当然、言ってしまってから、しまったと、口を噤むがもう遅い。当然、葵ちゃんは訝しげな目をしていた。
「どうしてまた、そんなこと聞くんですか?」
一瞬、誤魔化そうと思ったが、ここで「なんでもない」と言ってしまうと、葵ちゃんの性格からして、更に反感を買うだろう。
「いや、凛ちゃんってさ、正直、物事にあまり関心を持たない子だと思ったんだ。でも、最近わかったんだけど、結構面倒見がいいだなって思って。皐月が死んでから、結構僕に対して気遣ってくれるから」
僕が心境を語ると、間髪入れずに葵ちゃんは言葉を挟んできた。
「それは違いますよ。凛は基本、人の干渉をしません。特に異性には」
「そうなの?」
「ええ。ただ、叶夢さんに対しては違うようですね」
ちょっと困ったような声で、葵ちゃんは意気消沈したような暗い声を出す。何故かわからないが、車内は気まずい雰囲気が漂ってしまう。
「僕、なんかしたっけ?」
「馬鹿なんですか。凛は叶夢さんのこと好きなんですよ」
「えっ、嘘! 本当に?」
「嘘に決まってるじゃないですか」
驚く僕を見て、引っかかったぁ。とでも言うように、葵ちゃんは腹を抱えて、ゲラゲラ笑っている。

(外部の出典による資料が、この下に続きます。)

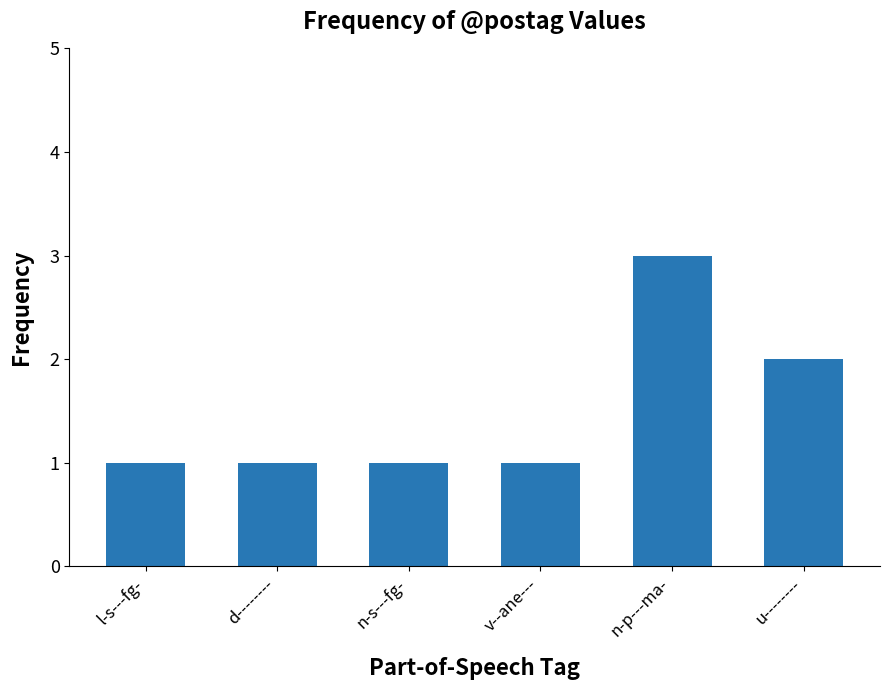

Reading left to right, list all the values displayed in this chart.

1	1	1	1	3	2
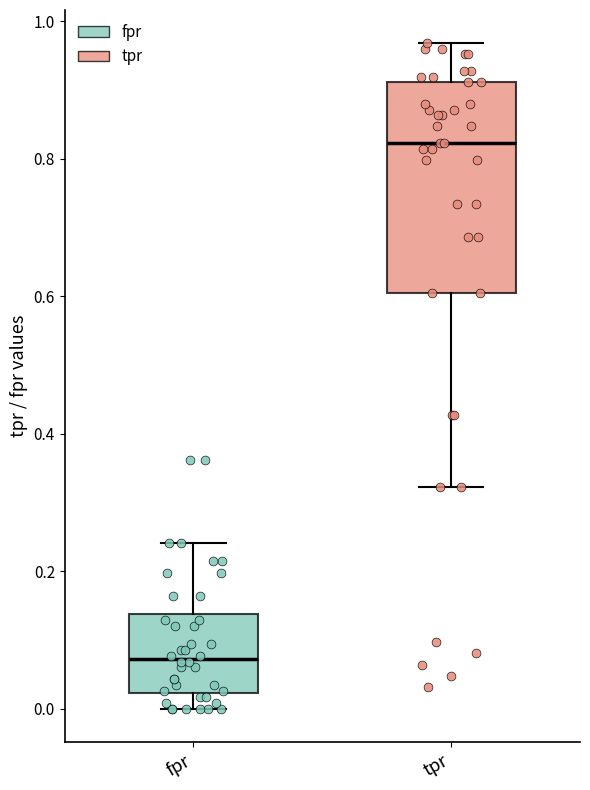

Which box's median line is the highest?

tpr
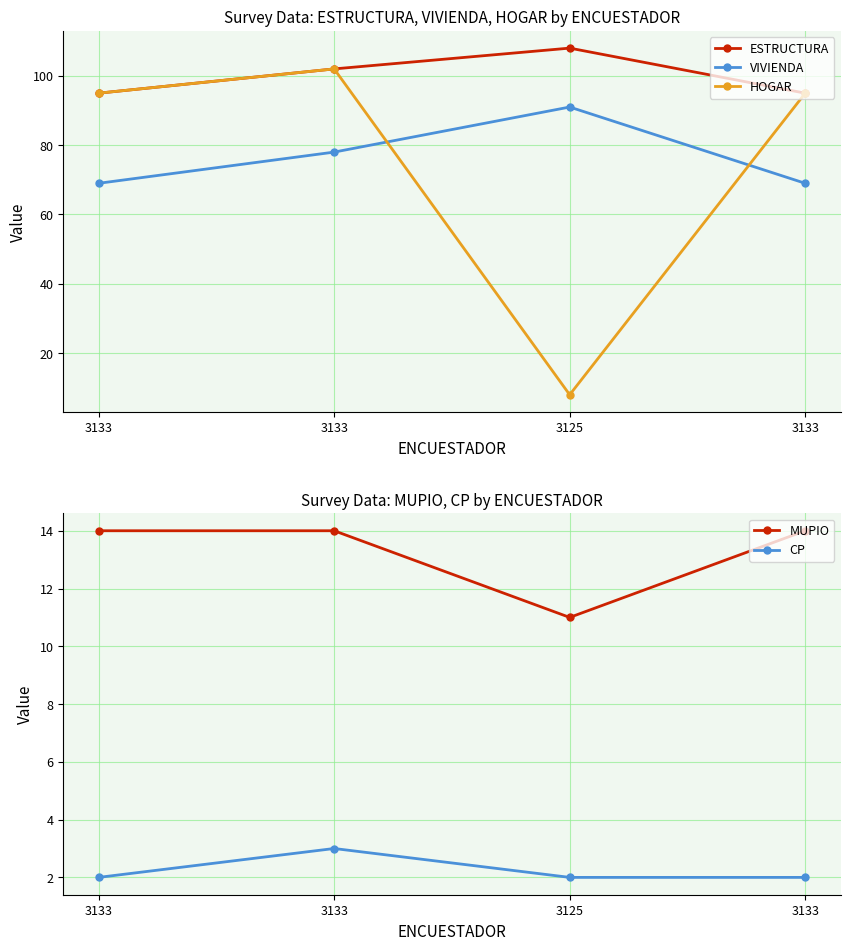

Between 3133 and 3125, which series saw the biggest shift?

HOGAR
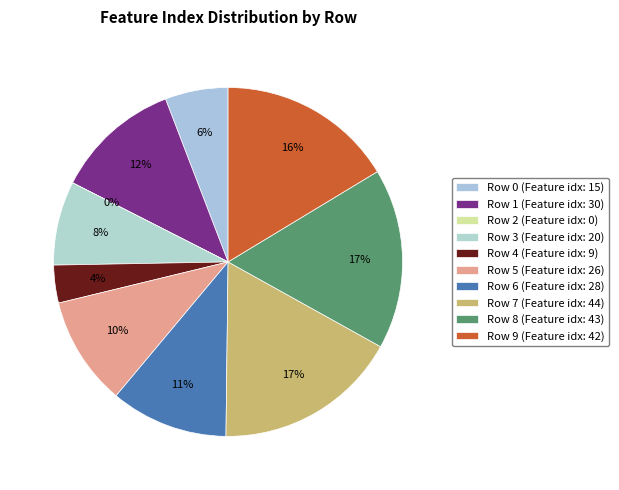

How many slices are in this pie chart?

10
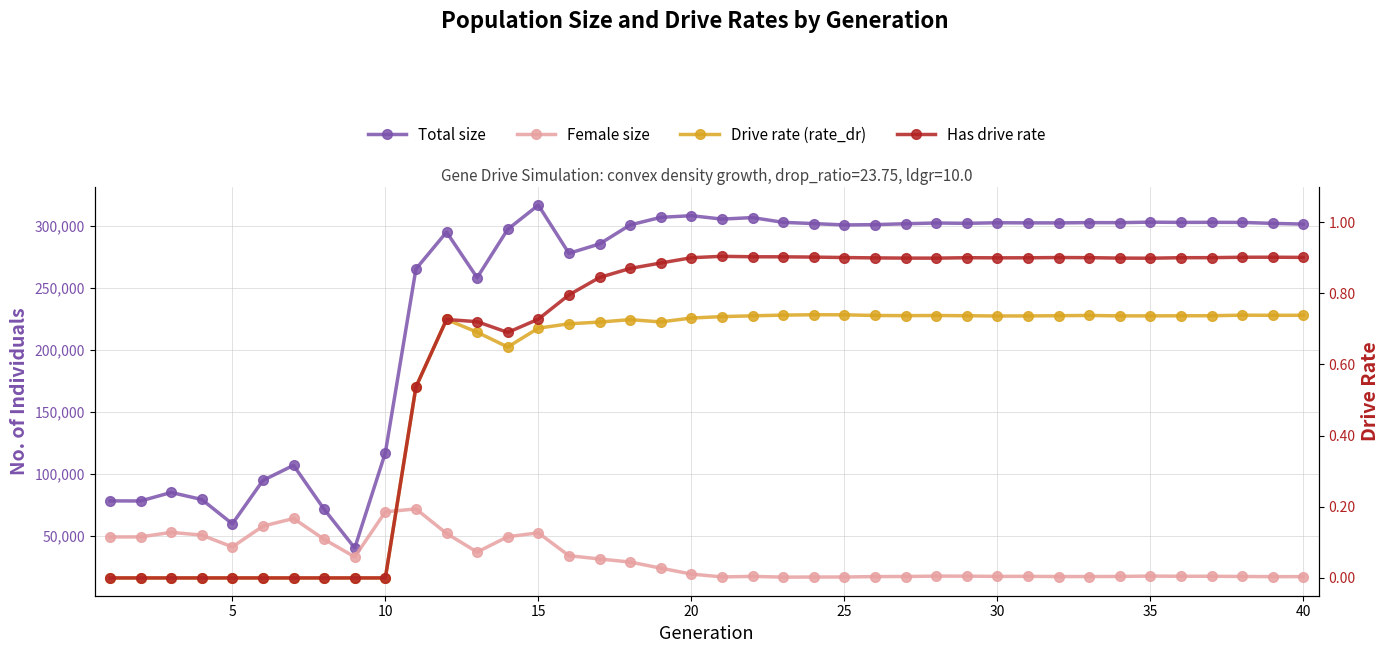

How many interior local peaks does the Drive rate (rate_dr) series have?

6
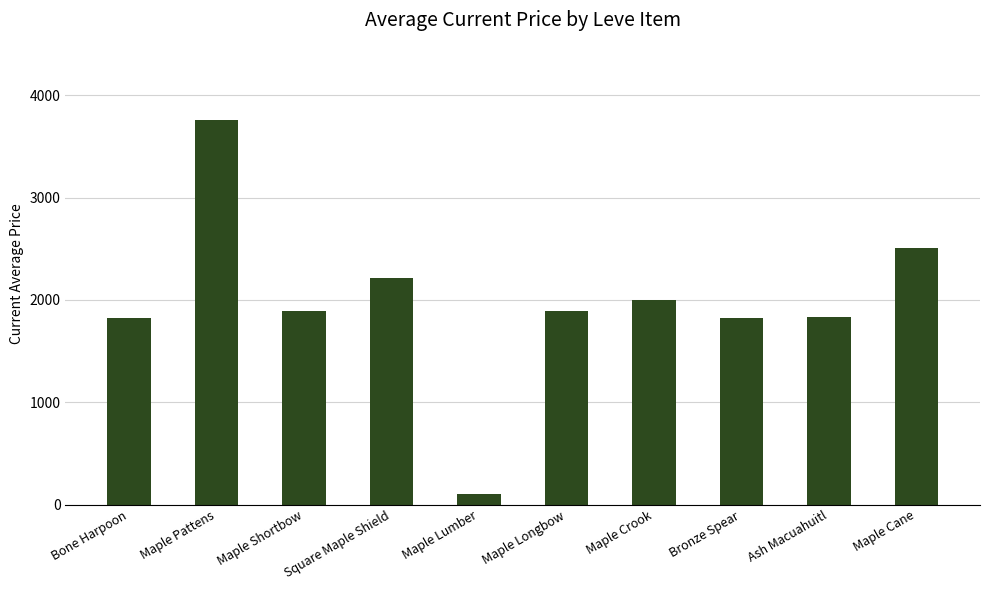

What is the smallest value displayed?

105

「ごめんなさい。別に叶夢さんに、魅力がないって言ってるわけじゃないですよ。私は結構タイプですから、喜んでください」
「それはありがとう」
「あー、信じてないでしょう。本当だからね」
ムッとして、強い口調で訴える葵ちゃん。
相変わらず、積極的な子だなぁ。と、思いながら相槌を打つ。一応、今の心境を話すと僕は今、モテ期がきていると自惚れてはいない。
凛ちゃんは別として、葵ちゃんの場合は交友範囲が広そうな子だ。悪気なく、人を勘違いさせる発言を連呼するタイプ。顔も可愛いし、今まで痛い思いも散々してきたと予想できるが、それにも懲りていないのだろうか。
「それにしても、叶夢さんって不思議ですよね。なんか、放っておけないタイプです。母性本能をくすぐるって、よく言われません?」
「どうかな」
言われたこともある気がするが、あまり記憶にない。
「まあ、仮に凛が叶夢さんのことを好きでも、それを告白することはできないでしょうね」
「なんで?」
「叶夢さんって、本当にバカでクズですね」
「バカはいいけど、クズは言い過ぎだよ」
僕はショックのあまり、冷静に突っ込む。会って二回目なのに、バカにクズと呼ばわりされるのは、さすがにダメージがある。
葵ちゃんは話題を逸らすためか、急に「なんか、いい曲ないかなぁ」と、カーナビを勝手にいじりだす。
僕は未だに、言葉の意図を理解できず、首を傾げながら考え込んでいた。
「あっ、ミスチルだ。ほとんどのアルバム入ってるね。若い子は皆『しるし』か『HANABI』が好きって言いますけど。私はやっぱり『フェイク』が好きです」
「ずいぶん変則的な曲が好きなんだね」
「叶夢さんはなにが好き?」
「うーん。王道だと『イノセントワールド』か『名もなき詩』マイナーな曲だと、『ANY』かな」
「ああ、叶夢さんぽいね」
なんだ、叶夢さんぽいって。普段なら突っ込みたい箇所だけど、それより先程の話題が気になって仕方ない。
「ねぇ。さっきの凛ちゃんの話し。どういうこと?」
「あー、煩い! 叶夢さんが考えたところで、一生辿り着けない答えです」
話しを蒸し返す僕の言葉を遮る形で、葵ちゃんは大きな声をだす。どうやら、これ以上踏み込んではいけないらしい。なんだかモヤモヤは残るが、ここは諦めよう。